Cookies and Herb. Matt MacFarland. Fieldmouse Press. 2025. 72pp. $15.
Thank goodness for the wise and gentle elders in our lives. If not for their patience and guidance, we’d be all the lesser for it. Matt MacFarland beautifully depicts these special human connections in his comics–and not in a typically sentimental way but in his own distinctively direct and honest approach.

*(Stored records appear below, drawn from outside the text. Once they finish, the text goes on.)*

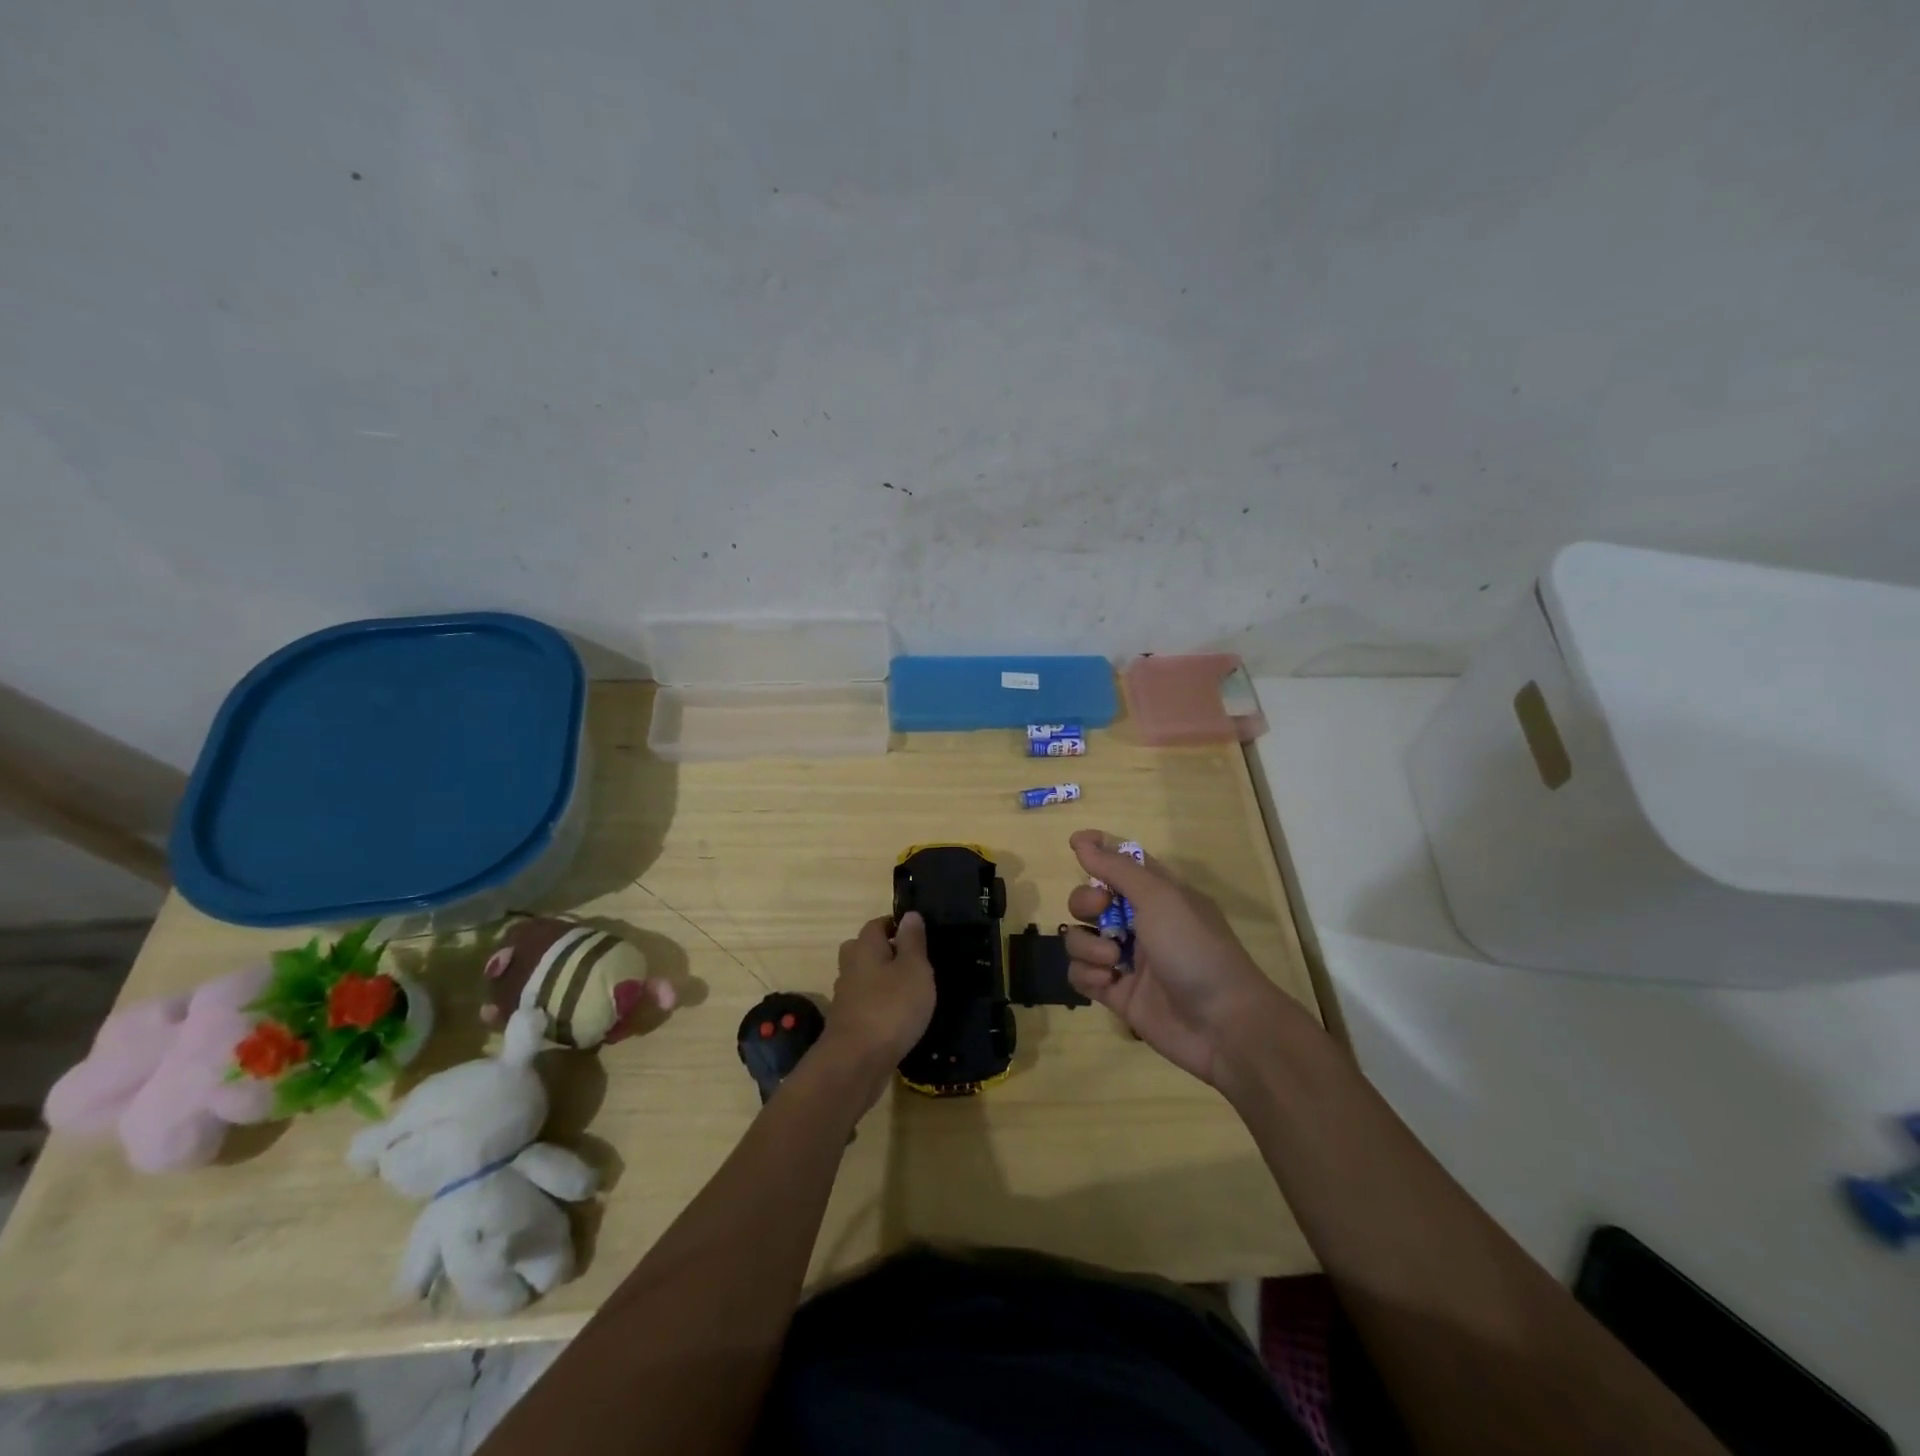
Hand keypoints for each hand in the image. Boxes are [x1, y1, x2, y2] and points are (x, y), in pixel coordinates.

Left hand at [824, 913, 936, 1069]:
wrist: (856, 1063)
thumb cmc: (891, 1007)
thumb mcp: (914, 969)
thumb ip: (913, 941)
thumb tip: (909, 915)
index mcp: (865, 947)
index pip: (877, 924)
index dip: (897, 926)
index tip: (919, 936)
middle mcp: (850, 967)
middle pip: (864, 950)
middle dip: (885, 952)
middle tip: (913, 963)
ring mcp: (845, 997)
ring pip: (863, 979)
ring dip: (882, 981)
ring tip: (910, 992)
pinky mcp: (848, 1024)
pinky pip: (865, 1004)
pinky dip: (879, 1006)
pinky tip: (897, 1018)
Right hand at [1063, 829, 1289, 1087]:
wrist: (1223, 1024)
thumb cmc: (1194, 949)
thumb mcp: (1160, 897)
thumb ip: (1117, 868)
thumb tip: (1081, 841)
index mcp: (1158, 893)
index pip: (1122, 862)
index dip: (1097, 850)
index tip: (1074, 844)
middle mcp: (1141, 922)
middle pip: (1091, 900)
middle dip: (1085, 902)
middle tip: (1099, 911)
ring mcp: (1127, 960)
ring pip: (1081, 938)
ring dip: (1087, 946)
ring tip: (1112, 961)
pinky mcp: (1117, 993)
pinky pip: (1081, 975)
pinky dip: (1087, 975)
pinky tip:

I first discovered MacFarland’s comics in 2016 with his on-going noir series, Dark Pants, about a pair of cursed pants that make their way from one owner to the next. Read my review here. This new title, in comparison, is like night and day while also neatly fitting into the MacFarland universe. All of his characters, whether in a dark comedy or in childhood auto-bio, share a similar vulnerability.
MacFarland’s sweet spot of inquiry is exploring the human condition in its most tender moments. He has already proven himself quite capable with, Dark Pants, his one-person anthology series. He’s moved on to a tongue-in-cheek exploration of married life in Scenes From a Marriage and other assorted short form comics. He recently did a hilarious comic featuring a very sensitive and vulnerable Big Foot for Volume 6 of the Rust Belt Review anthology.

MacFarland looks back at his childhood and coming-of-age in this new book. He begins his story with him as an alienated little boy in the early 1980s. Little Matt finds solace in his regular visits to his next-door neighbor, Herb, a retiree who seems to have an endless supply of cookies on hand. The drawing style is fun and simple and could easily fit within a children’s book format. Ah, but then things do get dark. A few pages in, little Matt is given the news that his mom is expecting and he will soon have a little brother. While this would be potentially exciting news, Matt finds it rather threatening. No sentimental journey here. In fact, Matt’s conflicted feelings come to a head when, given a chance to hold his baby brother, he drops him.

There’s an impressive steady pace to this comic that seamlessly follows Matt from childhood all the way to a young man out of college and onward into middle age. There are some delightful visual treats along the way too. I especially like how MacFarland depicts Matt’s disoriented POV as he’s opening his eyes from sleep with eye-shaped panels gradually opening. Another nice touch is after Matt’s famous tricycle crash, the one that gives him his nickname of “Crash.” In the panel right after the disaster, characters are depicted upside down as per Matt’s POV. Through it all, the reader is treated to a very immersive and empathetic experience. Matt, the boy, young man and adult, evolve and gain the wisdom that often feels comes too late and yet also seems to arrive in the only way it could possibly have arrived.